### Exercise text
═══

ReplyThe Defence Reform and Efficiency Plan will be published later this year alongside the Defence Investment Plan. It will set out our plans to deliver relevant recommendations in the 2025 Strategic Defence Review.
20 Oct 2025·Ministry of Defence·Answered
AskedWhat the average procurement cycle time to delivery was in the latest period for which data is available.
ReplyThe Defence Industrial Strategy set out average times to contract for major projects (such as tanks, frigates and aircraft) of six years, and for pace-setting modular upgrades (such as comms, sensors and weapons upgrades) of three years. We have set targets to reduce these averages to two years and one year respectively, and a target of three-month cycles for rapid commercial exploitation.The introduction of this segmented approach to procurement, with associated timescale targets, is a key element of our acquisition system reforms. This initiative, and our move to a portfolio-driven approach, will drive greater to increase pace and agility in delivery. Our support to Ukraine has shown the pace at which we can deliver.
20 Oct 2025·Ministry of Defence·Answered
AskedHow much and what proportion of his Department's expenditure with industry groups was spent in each region in the latest period for which data is available.
ReplyThe Ministry of Defence publishes annual statistics on expenditure by region, with the latest publication for the 2024-25 period available GOV.UK:https://www.gov.uk/government/collections/mod-regional-expenditure-with-industry-index.
20 Oct 2025·Ministry of Defence·Answered
AskedWith reference to page 85 of the Defence Industrial Strategy: Making Defence an Engine for Growth, published on 8 September 2025, CP 1388, what steps he is taking to improve the demand signal.
ReplyThe Ministry of Defence (MOD) is strengthening how it communicates its demand signal to industry through the establishment of a new Market Engagement (ME) Coordinating Authority within the NAD Group. This new authority will set the standard for how the MOD engages with industry during the early ‘options’ phase of the defence capability development cycle. The ME Authority will lead structured, early engagement with suppliers, to help refine the MOD’s requirements ahead of procurement and support the development of capability roadmaps that clearly communicate the Department’s long-term needs.
20 Oct 2025·Ministry of Defence·Answered
AskedWhat information his Department holds on the share of the global defence export market held by UK-based companies.

═══

### Record set

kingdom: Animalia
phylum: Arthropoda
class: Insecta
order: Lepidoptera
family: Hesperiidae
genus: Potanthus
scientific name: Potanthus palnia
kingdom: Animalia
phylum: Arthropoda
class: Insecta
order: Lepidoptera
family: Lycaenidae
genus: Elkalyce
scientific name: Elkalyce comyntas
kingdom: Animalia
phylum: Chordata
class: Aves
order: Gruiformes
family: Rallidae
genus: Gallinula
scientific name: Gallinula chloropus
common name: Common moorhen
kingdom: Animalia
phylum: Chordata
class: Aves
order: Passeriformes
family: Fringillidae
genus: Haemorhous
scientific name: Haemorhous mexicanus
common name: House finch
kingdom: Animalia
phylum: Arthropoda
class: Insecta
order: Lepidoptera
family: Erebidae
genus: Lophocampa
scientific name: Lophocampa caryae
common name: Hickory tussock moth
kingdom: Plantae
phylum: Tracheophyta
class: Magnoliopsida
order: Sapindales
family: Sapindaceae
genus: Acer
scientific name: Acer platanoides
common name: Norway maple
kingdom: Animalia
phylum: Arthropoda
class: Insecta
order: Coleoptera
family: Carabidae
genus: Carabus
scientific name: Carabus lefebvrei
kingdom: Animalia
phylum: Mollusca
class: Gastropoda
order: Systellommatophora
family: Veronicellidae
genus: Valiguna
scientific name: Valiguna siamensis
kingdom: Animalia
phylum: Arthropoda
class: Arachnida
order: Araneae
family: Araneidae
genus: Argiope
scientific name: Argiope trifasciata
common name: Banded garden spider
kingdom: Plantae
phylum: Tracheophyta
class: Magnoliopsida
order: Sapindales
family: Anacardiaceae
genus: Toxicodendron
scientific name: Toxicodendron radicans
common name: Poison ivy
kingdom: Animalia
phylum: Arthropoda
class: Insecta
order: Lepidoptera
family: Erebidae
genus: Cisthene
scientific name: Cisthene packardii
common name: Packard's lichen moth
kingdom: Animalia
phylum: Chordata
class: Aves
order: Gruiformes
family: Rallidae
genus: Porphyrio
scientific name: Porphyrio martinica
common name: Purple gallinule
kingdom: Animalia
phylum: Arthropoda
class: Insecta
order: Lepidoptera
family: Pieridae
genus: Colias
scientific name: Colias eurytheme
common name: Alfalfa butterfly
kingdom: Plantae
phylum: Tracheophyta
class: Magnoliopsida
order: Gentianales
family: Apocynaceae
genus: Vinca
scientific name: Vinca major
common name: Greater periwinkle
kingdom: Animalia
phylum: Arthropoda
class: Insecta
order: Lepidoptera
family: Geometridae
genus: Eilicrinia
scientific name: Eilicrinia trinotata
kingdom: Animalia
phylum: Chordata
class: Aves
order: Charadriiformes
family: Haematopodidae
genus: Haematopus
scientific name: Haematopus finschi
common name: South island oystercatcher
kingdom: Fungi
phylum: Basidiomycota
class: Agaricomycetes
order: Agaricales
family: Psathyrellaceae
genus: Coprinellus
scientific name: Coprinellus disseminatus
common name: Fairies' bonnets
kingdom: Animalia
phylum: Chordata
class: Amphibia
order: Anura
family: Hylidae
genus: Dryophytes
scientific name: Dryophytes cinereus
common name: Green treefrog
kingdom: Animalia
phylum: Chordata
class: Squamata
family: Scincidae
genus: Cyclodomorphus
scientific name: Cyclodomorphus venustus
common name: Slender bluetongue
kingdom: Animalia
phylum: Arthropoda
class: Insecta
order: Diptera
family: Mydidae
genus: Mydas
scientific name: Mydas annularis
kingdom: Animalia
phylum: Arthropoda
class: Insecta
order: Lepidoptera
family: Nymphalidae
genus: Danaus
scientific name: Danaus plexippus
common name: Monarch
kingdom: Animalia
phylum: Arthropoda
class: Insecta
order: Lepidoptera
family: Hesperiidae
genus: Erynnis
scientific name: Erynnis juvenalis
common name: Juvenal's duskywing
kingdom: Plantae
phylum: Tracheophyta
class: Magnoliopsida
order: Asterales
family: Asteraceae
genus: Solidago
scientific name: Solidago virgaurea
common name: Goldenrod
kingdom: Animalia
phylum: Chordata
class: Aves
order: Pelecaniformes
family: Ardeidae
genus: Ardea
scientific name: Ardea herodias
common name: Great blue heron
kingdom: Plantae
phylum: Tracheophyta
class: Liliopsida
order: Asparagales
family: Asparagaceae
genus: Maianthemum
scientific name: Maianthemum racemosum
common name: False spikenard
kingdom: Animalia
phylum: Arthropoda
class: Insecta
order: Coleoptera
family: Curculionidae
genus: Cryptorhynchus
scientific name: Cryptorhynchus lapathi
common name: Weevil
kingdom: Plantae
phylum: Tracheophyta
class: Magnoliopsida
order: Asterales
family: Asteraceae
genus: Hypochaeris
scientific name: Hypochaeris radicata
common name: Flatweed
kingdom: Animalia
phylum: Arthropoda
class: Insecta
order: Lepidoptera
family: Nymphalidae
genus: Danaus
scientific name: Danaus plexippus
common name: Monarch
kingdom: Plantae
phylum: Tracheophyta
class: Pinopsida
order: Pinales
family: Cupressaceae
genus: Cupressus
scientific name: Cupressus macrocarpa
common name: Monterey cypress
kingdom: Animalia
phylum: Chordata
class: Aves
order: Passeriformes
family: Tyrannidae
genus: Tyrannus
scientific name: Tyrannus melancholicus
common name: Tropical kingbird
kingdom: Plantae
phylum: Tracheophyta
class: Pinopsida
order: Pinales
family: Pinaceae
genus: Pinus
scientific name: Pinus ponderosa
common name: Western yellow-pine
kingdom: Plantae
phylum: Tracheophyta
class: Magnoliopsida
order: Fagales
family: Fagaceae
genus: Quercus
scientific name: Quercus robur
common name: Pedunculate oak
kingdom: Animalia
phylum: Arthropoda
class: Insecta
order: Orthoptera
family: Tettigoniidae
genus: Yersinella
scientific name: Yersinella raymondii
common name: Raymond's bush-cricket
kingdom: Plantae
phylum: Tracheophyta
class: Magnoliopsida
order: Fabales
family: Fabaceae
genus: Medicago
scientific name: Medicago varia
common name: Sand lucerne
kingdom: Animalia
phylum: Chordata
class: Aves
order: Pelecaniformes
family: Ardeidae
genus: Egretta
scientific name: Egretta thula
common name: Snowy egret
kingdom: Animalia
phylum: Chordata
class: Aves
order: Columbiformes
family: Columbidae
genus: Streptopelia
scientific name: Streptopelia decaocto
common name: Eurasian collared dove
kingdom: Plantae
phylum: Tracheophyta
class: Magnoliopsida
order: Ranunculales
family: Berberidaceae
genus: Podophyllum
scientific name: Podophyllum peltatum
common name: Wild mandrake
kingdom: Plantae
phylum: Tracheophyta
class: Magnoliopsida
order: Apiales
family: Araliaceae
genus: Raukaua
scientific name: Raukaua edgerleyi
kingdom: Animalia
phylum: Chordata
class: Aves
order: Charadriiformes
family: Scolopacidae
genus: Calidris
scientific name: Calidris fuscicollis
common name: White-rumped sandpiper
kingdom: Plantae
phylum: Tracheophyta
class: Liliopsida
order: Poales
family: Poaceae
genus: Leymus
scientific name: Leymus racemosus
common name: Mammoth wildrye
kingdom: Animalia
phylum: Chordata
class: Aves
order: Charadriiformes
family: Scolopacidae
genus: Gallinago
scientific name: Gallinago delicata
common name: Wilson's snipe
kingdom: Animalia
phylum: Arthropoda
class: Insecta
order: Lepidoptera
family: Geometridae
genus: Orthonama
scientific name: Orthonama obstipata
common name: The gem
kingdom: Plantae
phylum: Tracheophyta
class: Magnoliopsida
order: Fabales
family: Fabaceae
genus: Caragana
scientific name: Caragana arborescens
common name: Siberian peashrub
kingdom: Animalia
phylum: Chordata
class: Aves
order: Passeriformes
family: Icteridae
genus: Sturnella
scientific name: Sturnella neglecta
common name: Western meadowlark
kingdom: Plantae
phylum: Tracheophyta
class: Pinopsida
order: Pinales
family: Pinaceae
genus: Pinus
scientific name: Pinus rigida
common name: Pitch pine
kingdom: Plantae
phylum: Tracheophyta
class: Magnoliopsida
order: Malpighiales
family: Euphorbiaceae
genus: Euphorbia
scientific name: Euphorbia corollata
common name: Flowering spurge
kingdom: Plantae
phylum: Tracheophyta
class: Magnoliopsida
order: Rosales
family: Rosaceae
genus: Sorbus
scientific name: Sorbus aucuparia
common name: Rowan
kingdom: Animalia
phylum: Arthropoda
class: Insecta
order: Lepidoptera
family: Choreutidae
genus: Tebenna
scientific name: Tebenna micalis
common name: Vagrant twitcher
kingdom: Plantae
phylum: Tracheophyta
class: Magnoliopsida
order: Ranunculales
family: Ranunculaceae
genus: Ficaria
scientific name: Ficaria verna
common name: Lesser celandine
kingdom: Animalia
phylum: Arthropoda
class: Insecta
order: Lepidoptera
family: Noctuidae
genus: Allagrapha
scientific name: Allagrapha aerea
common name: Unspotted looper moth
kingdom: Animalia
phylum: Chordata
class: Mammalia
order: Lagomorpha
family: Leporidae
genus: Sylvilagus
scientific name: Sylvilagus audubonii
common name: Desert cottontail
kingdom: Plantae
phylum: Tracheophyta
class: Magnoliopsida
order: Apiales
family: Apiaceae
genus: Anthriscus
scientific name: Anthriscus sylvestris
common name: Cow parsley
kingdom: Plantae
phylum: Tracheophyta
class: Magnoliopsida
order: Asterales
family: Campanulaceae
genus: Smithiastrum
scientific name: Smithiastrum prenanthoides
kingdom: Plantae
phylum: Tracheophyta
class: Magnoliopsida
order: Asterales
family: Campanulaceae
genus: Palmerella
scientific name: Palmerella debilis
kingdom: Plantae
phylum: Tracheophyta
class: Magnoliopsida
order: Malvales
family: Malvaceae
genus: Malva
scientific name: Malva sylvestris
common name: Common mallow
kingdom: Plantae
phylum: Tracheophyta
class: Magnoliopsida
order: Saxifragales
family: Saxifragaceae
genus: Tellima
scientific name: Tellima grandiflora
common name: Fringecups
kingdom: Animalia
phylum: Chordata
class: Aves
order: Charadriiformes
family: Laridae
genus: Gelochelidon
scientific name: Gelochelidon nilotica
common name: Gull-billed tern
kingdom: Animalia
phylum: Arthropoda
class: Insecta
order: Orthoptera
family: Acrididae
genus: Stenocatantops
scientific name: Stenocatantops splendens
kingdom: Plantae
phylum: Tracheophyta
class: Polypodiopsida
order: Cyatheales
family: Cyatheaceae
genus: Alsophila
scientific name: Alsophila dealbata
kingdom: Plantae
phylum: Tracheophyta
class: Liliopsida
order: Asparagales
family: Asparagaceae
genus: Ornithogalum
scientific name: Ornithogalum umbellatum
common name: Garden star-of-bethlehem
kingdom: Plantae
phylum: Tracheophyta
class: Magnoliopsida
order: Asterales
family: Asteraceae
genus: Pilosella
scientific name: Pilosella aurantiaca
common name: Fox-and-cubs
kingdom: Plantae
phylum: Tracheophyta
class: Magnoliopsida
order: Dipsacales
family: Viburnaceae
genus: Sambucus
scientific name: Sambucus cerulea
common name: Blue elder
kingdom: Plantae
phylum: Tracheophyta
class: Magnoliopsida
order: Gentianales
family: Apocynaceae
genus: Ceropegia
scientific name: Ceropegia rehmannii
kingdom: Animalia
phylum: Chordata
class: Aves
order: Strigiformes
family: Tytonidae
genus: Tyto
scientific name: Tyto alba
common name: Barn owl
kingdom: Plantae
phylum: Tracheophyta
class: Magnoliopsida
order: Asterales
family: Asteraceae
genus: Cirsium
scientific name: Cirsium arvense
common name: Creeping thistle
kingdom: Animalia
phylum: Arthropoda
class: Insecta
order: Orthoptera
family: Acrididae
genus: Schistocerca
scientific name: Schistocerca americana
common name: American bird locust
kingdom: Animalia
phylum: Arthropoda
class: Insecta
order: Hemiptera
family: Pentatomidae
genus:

═══

### Problem
Return the stretch of the Ministry of Defence answers from "ReplyThe Ministry of Defence (MOD)" through "Department’s long-term needs.", word for word.

### Response below
ReplyThe Ministry of Defence (MOD) is strengthening how it communicates its demand signal to industry through the establishment of a new Market Engagement (ME) Coordinating Authority within the NAD Group. This new authority will set the standard for how the MOD engages with industry during the early ‘options’ phase of the defence capability development cycle. The ME Authority will lead structured, early engagement with suppliers, to help refine the MOD’s requirements ahead of procurement and support the development of capability roadmaps that clearly communicate the Department’s long-term needs.